The must-read stories and debate in health policy and leadership.

Rehab plans retracted

In late May, NHS England/Improvement announced the “first” Seacole Centre in Surrey to care for patients recovering from coronavirus.

And although it was never described as a full national strategy, the implication was that more units could be created in other parts of the country.

In the North West region, for example, NHSE/I asked leaders to draw up proposals for up to 900 recovery beds dispersed across multiple localities, to replace, for a potential future peak, the “unsuitable” and largely unused Nightingale facility in central Manchester. 

It was suggested capital funding was available to build new modular units or repurpose existing buildings.

The idea was to have the units in place in time for winter and any potential second surge of covid cases. However, the lack of any formal plan and the tight timescales involved made some leaders doubt whether the idea was realistic. 

As it turns out, they were right to be sceptical.

══════

> What to do:
A) According to the text on rehab plans, how many recovery beds were North West leaders asked to propose?
B) Please write a continuation of the text on rehab plans, starting after its final sentence.
The rows have nothing to do with this.

> Data listing:
══════

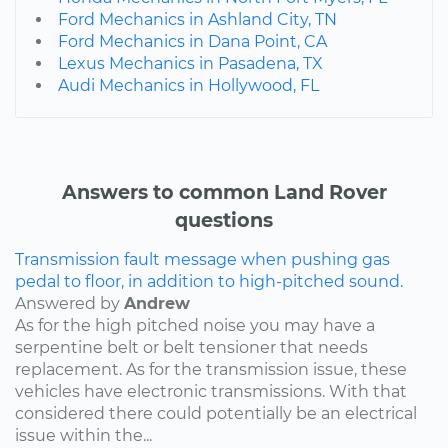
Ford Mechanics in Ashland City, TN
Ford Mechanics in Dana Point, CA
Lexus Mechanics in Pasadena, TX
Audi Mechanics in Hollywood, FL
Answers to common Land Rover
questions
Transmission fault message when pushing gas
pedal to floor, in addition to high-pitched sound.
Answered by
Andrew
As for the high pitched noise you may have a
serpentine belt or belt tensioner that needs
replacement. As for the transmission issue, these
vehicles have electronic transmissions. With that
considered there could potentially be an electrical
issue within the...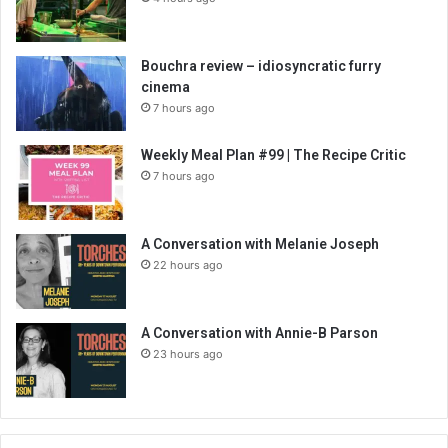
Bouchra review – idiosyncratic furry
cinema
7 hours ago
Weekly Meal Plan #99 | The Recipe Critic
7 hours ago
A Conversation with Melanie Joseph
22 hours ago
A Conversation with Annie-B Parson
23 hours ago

══════

> Results in order:
A) Up to 900.

B)
HSJ has learned that capital bids for new Seacole units have now been rejected by national leaders, with funding seemingly knocked back by government.

Instead, NHSE/I said: “Work with local NHS and social care providers suggests that these expanded rehab services can largely be provided in existing physical facilities as well as people’s own homes, so government has not allocated extra capital in-year for this purpose.”

It said there is £500m of additional revenue funding to help do this, along with other post-discharge care.

Whether this will be enough to cope with winter remains to be seen, but there’s no doubt some local leaders would have preferred the security of knowing there was always going to be spare bed capacity.

One trust director in the North West said: “These new units made absolute sense with our A&E issues every winter, social care even more fragile than usual, and covid coming on top.

“But they’ve done a complete one-eighty [degree turn] now. It’s wasted loads of effort, planning and thinking, with no plan B.”

Ministers to be marked

Patients are now accustomed to seeing purple-branded signs dotted around trusts and on the walls in GP surgeries explaining just what the Care Quality Commission thinks of the provider’s performance.

Yesterday the Commons health and social care committee raised the tantalising prospect of something similar gracing the desks of government ministers, or the foyer at Skipton House.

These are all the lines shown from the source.